Not satisfied with handing out Best Picture Awards to deceptive and small minded films like Million Dollar Baby, the Academy of Motion Picture Arts and Sciences intends to give Jerry Lewis its Jean Hersholt Humanitarian Award at the Oscar Awards ceremony on February 22, 2009.

Many people with Muscular Dystrophy and other disabilities strongly object to the way Lewis uses dramatic images of helplessness and pity to beg for money. There is an entire organization called “Jerry’s Orphans” that is made up of former Telethon poster kids who have grown into adults that understand how pity obscures and thwarts demands for justice, respect, and civil rights.

How many of us cringe when someone feels “terrible” that we are LPs/deaf/chair users/learning disabled/autistic/etc? That cringe is what this petition is giving voice to. The Academy Awards plan to present Lewis with their Humanitarian Award for his work with the telethon. The petition describes in more detail why this is problematic and was written by one of Jerry’s Orphans, Laura Hershey.
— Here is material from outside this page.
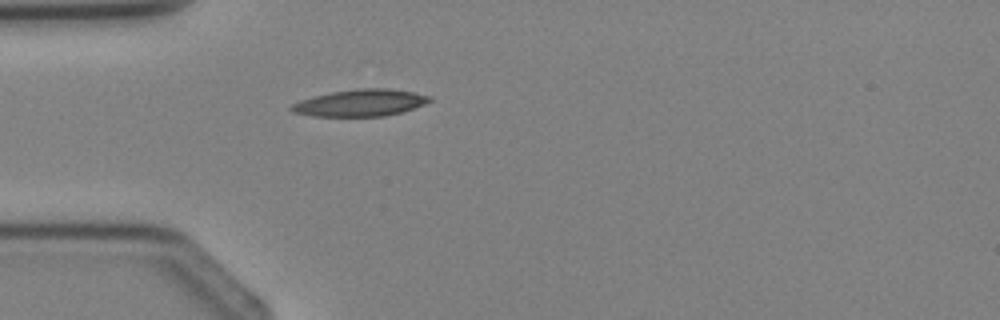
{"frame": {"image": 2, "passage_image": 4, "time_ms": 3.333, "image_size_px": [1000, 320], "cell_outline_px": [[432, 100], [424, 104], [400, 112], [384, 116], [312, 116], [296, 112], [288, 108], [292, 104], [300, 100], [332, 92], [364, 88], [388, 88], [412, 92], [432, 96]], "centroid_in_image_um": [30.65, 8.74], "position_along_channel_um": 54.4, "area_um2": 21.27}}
I can say for sure that everything in it is factually accurate. I know the author personally and have researched all of the cases she describes in the petition (I am thinking about writing a dissertation about how pity harms folks with disabilities, so Mr. Lewis provides me with a lot of material).
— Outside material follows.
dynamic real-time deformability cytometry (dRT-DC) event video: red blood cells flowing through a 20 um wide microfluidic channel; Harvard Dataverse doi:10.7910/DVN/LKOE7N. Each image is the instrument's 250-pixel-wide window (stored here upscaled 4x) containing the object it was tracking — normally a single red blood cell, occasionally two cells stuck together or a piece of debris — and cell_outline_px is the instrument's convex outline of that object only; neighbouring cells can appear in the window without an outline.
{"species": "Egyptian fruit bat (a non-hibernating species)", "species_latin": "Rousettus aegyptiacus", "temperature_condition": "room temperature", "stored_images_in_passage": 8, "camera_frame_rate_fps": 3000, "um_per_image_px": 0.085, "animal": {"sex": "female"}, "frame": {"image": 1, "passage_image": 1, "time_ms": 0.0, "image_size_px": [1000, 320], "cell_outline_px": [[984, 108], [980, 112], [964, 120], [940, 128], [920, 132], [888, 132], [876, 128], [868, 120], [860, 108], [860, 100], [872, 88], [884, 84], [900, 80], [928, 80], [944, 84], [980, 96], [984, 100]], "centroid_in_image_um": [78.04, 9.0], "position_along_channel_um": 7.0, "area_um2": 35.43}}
Jerry Lewis, looking dismayed and surprised...

Anyway the petition against presenting Lewis with the award can be found at: http://www.petitiononline.com/jlno2009/petition.html

The full text of the petition is:

To:  The Academy of Motion Picture Arts and Sciences

This petition has been launched to object to the Academy of Motion Picture Arts and Sciences’ announcement that it will give Jerry Lewis its Jean Hersholt Humanitarian Award at the Oscar Awards ceremony on February 22, 2009.

During his decades of hosting the Labor Day Telethon, Jerry Lewis has helped to perpetuate negative, stereotypical attitudes toward people with muscular dystrophy and other disabilities. Jerry Lewis and the Telethon actively promote pity as a fundraising strategy. Disabled people want RESPECT and RIGHTS, not pity and charity.
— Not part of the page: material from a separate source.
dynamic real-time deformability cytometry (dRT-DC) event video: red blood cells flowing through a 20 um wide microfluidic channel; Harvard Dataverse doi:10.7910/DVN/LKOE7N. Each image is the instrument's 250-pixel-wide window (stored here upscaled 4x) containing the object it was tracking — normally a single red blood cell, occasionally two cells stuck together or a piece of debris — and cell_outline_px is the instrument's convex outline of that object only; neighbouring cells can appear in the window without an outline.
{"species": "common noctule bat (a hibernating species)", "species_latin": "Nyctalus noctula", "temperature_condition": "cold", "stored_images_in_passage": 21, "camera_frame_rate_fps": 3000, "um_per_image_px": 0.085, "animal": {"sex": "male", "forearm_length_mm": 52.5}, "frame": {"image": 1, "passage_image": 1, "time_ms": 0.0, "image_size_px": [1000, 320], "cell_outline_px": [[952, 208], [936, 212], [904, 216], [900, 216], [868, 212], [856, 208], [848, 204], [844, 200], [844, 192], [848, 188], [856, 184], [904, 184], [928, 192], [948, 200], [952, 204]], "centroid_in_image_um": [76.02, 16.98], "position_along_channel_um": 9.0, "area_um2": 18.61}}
In 1990, Lewis wrote that if he had muscular dystrophy and had to use a wheelchair, he would “just have to learn to try to be good at being a half a person.” During the 1992 Telethon, he said that people with MD, whom he always insists on calling “my kids,” “cannot go into the workplace. There’s nothing they can do.” Comments like these have led disability activists and our allies to protest against Jerry Lewis. We’ve argued that he uses the Telethon to promote pity, a counterproductive emotion which undermines our social equality. Here’s how Lewis responded to the Telethon protesters during a 2001 television interview: “Pity? You don’t want to be pitied because you’re a cripple in a wheelchair? Stay in your house!”

Jerry Lewis has also made derogatory comments about women and gay men. His outdated attitudes and crude remarks are dehumanizing, not humanitarian.

Therefore, we the undersigned support the actions and arguments of the coalition group The Trouble with Jerry. We protest the Academy’s characterization of Jerry Lewis as a “humanitarian.” And we ask that the Academy cancel its plans to give Lewis the Hersholt Humanitarian Award.